Despite being only 0.9 arcsecond apart, Pluto and its largest moon, Charon, appear well separated in this Hubble Space Telescope image snapped on February 21, 1994. While Pluto has now received an asteroid number, its companion satellites have not.

Without fanfare, the September 7th batch of circulars from the Minor Planet Center assigns number 134340 to Pluto. This action brings Pluto into the ranks of small solar-system bodies having accurately known orbits — the same roster that starts with 1 Ceres, 2 Pallas, 3 Juno, 4 Vesta, and so on. The list includes such famous objects as 433 Eros, 1862 Apollo, 3200 Phaethon, and 50000 Quaoar.

Pluto’s numbering comes close on the heels of the International Astronomical Union’s recent vote about the definition of a planet. Pluto needs six digits because of the explosive rate of numberings in just the past decade. (At the end of 1996, the highest-numbered asteroid was 7367 Giotto!) The September circulars also provide numbers, but not official names, for three other large trans-Neptunian objects: 136199 goes to 2003 UB313, 136108 to 2003 EL61, and 136472 to 2005 FY9.

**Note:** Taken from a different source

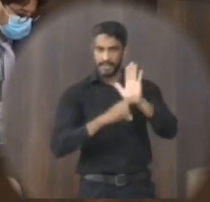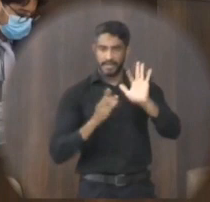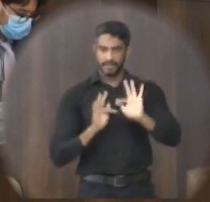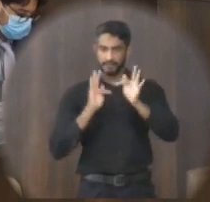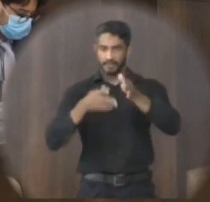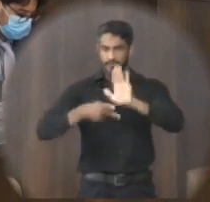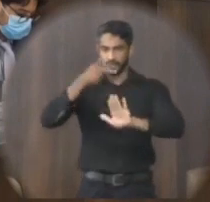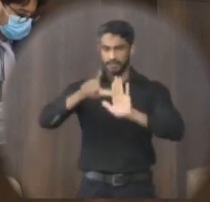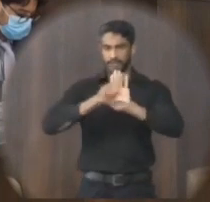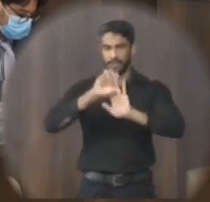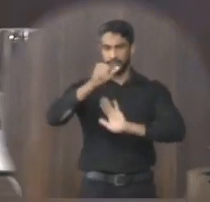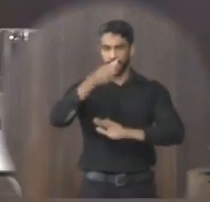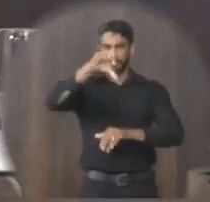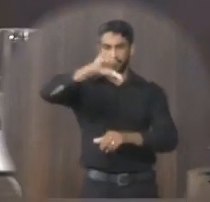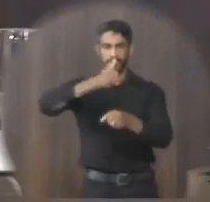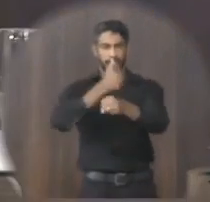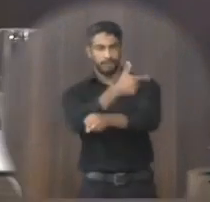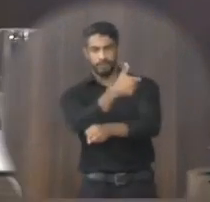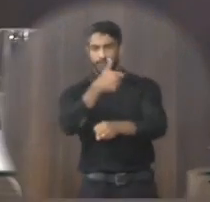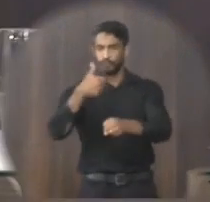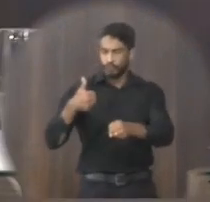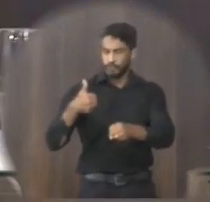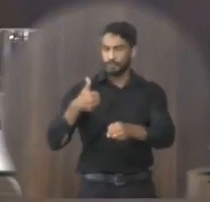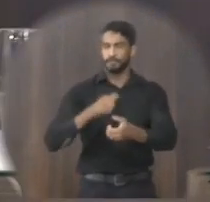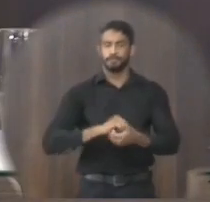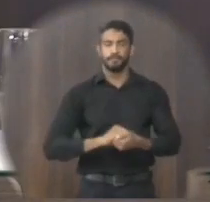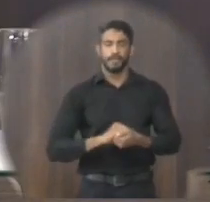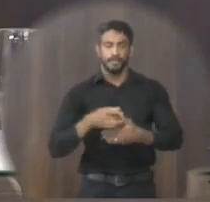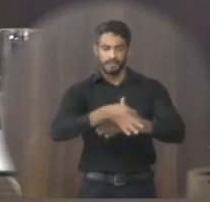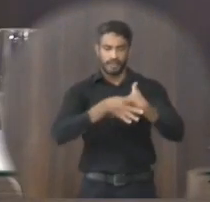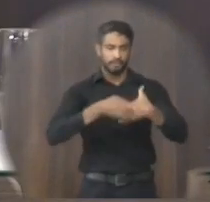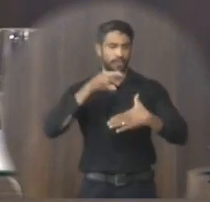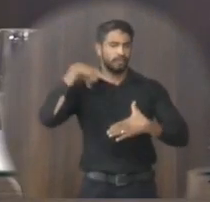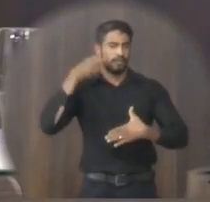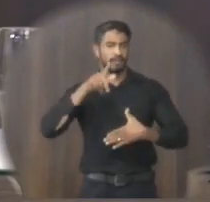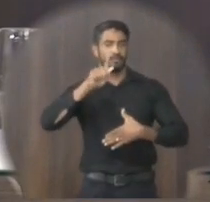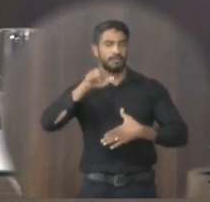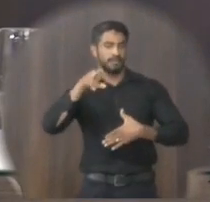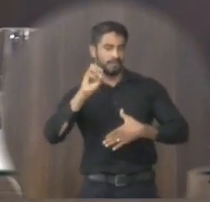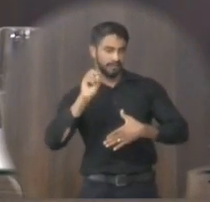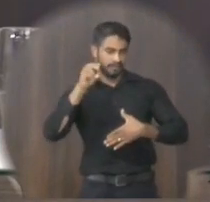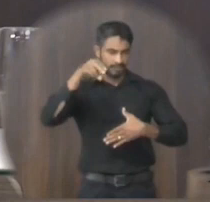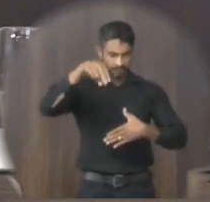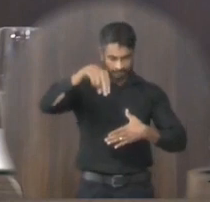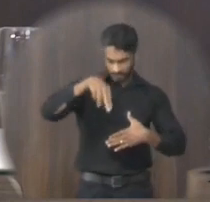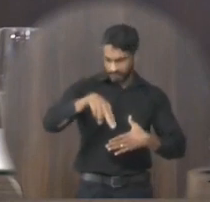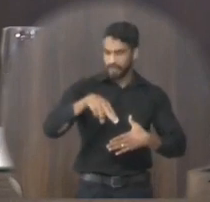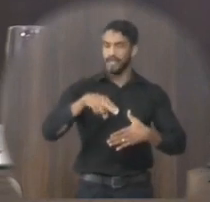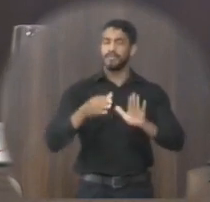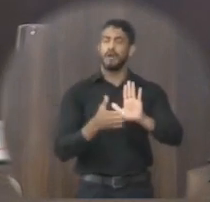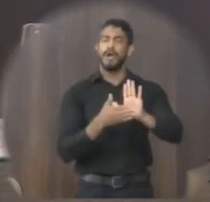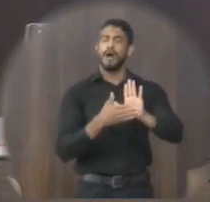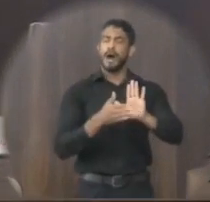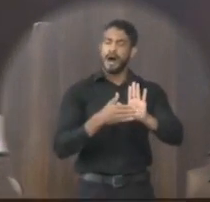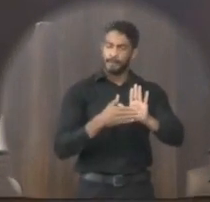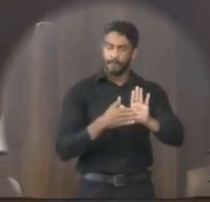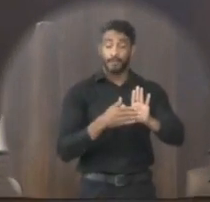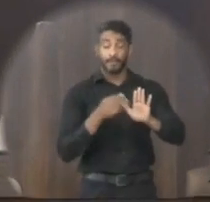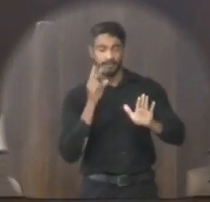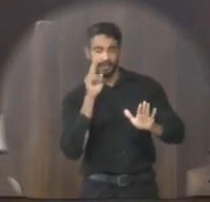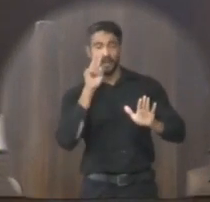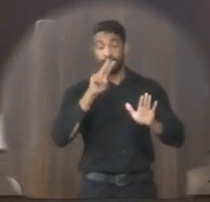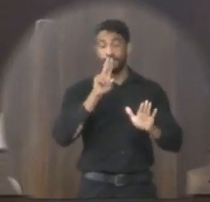sobre o projeto de lei 089-2021 de autoria do vereador Gerson do Espírito Santo de Souza. proposição em tela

In a separate notice issued by the Minor Planet Center the same day, Timothy B. Spahr comments that assigning permanent numbers to these large, faraway objects “does not preclude their having dual designations in possible separate catalogues of such bodies.” Spahr is interim director of the center following last month’s retirement of Brian G. Marsden, who had served as director since 1978.